In business it is ultimately a failure of leadership that allows organizational silos to form and exist. It starts, and ultimately ends, at the top. If we can peek into the conference room of a leadership team, we will begin to see the symptoms of silos and the related causes. Watching the interactions between the members of the leadership team will usually reveal behaviors that create and enforce silos.
Organizational silos form when leaders, and ultimately employees, are allowed to develop more loyalty to a specific group or team than to the employer or company as a whole.
When silos exist, employees become more insular and distrustful of other departments, making it increasingly difficult for groups to work together. Information sharing grinds to a halt. We see this in the interactions in meetings. Team members are careful about what is shared, reluctant to really participate in debates and generally non-communicative.
The unfortunate reality is many companies regularly create environments that allow organizational silos to grow and flourish. Lack of direction from the top regarding overarching corporate goals, fostering an environment of mistrust and a lack of formal communication gives tacit permission for leaders and employees to form silos.
When the executive team believes their loyalty is based in their division of the company, and not the company as a whole, silos form.

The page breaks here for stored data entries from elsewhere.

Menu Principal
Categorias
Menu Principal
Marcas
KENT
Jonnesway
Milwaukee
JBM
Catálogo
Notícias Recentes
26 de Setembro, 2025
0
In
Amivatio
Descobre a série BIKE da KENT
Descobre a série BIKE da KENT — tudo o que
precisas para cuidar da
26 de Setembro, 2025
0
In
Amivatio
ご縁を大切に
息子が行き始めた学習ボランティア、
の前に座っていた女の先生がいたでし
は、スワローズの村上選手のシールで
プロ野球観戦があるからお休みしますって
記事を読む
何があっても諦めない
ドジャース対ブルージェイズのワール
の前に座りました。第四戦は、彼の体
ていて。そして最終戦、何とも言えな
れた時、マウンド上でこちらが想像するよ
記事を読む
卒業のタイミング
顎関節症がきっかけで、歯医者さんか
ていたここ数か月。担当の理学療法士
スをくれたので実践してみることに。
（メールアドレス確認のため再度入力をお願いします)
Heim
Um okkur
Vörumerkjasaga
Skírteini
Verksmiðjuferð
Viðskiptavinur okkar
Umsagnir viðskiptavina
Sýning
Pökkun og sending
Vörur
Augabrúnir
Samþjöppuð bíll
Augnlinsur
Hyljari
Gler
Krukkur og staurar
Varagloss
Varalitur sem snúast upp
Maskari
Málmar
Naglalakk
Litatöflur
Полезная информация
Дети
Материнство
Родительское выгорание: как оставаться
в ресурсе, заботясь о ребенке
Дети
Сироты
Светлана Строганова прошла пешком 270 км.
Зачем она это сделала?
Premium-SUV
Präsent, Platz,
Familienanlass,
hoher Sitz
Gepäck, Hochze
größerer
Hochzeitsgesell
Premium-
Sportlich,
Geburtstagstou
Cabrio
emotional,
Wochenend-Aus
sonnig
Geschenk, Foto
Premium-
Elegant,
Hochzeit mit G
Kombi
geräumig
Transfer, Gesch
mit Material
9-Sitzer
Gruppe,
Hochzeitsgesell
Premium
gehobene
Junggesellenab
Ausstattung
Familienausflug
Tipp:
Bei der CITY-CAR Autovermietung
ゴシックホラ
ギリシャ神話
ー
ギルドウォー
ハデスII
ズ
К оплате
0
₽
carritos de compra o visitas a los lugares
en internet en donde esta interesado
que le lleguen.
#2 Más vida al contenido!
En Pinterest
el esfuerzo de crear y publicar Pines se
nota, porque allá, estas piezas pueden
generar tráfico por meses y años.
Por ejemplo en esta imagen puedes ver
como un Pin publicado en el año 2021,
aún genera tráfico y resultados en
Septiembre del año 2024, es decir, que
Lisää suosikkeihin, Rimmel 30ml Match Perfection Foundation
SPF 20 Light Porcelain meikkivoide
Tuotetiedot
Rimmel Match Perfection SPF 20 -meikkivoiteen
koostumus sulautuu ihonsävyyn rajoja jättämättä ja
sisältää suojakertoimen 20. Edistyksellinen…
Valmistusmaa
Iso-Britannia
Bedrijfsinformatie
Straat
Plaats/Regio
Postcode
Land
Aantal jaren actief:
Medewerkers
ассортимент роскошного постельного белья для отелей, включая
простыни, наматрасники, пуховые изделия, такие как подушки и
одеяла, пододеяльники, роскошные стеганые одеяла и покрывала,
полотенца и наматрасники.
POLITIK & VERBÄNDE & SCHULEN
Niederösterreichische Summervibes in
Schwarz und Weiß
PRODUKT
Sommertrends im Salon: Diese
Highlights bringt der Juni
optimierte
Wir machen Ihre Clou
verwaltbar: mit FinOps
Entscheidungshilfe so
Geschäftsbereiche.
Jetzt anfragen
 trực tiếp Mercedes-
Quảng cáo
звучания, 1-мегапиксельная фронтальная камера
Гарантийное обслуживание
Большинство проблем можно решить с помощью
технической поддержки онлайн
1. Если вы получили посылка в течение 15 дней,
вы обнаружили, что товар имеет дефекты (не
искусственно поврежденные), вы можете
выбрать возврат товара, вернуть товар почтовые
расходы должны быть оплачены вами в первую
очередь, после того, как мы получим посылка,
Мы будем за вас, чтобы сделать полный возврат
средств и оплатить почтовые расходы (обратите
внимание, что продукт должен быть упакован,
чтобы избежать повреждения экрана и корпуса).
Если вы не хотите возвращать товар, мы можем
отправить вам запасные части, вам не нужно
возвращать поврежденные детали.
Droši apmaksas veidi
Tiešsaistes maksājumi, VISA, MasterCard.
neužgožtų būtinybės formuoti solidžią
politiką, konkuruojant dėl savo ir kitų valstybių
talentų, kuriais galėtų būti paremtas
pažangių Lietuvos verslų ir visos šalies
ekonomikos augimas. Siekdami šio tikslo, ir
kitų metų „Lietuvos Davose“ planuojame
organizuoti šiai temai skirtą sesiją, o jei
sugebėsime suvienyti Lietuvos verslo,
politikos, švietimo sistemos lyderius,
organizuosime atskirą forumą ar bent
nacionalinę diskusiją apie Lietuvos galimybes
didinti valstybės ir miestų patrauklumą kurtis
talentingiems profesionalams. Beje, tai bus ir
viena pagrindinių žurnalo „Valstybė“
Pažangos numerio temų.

What causes organizational silos?
1. Lacking a team mentality
A common cause of organizational silos is a lack of understanding as to how a particular department or team fits into the bigger picture, causing the executive or leader in charge of that team to focus on what we can refer to as local goals vs. company goals. Let’s use a competitive sports team as an example. If players on a team are focused on their individual statistics, then they don’t really care if the team wins or loses so long as they look good.
We have seen the basketball player shooting 3-pointers instead of passing inside; baseball players focused on home runs over necessary singles; football players demanding the ball be thrown to them regardless of the situation on the field. In a team sport, if every team member isn’t focused on the overall goal of winning the game, they generally don’t do well even if there is a standout player on the team.
Business is much the same. Silos are created when the individual departments lose sight of the overarching goal of market success and instead focus on departmental goals. In sports, it’s the fault of the coach when this occurs. In business, it’s the leadership.
2. Competing for resources
Organizational silos can also exist because groups are forced to compete for resources. This happens every budget cycle and every discussion about additional headcount. These discussions are typically run as a zero-sum game, meaning if a dollar or head goes to one department, another department does without. Unfortunately, this situation is actually true as few companies have unlimited budgets, so the pie has to be shared.
This obviously becomes very competitive as the executives are only focused on the needs of their team, not the company. The term empire building comes to mind. Specifically in larger companies, but also true in startups, size matters. Nobody wants to be leading a small team, and typically being the person in charge of a large organization brings some form of status within the company. It becomes all about the additional head or the additional financial resources – all while the overarching goals of the company are ignored.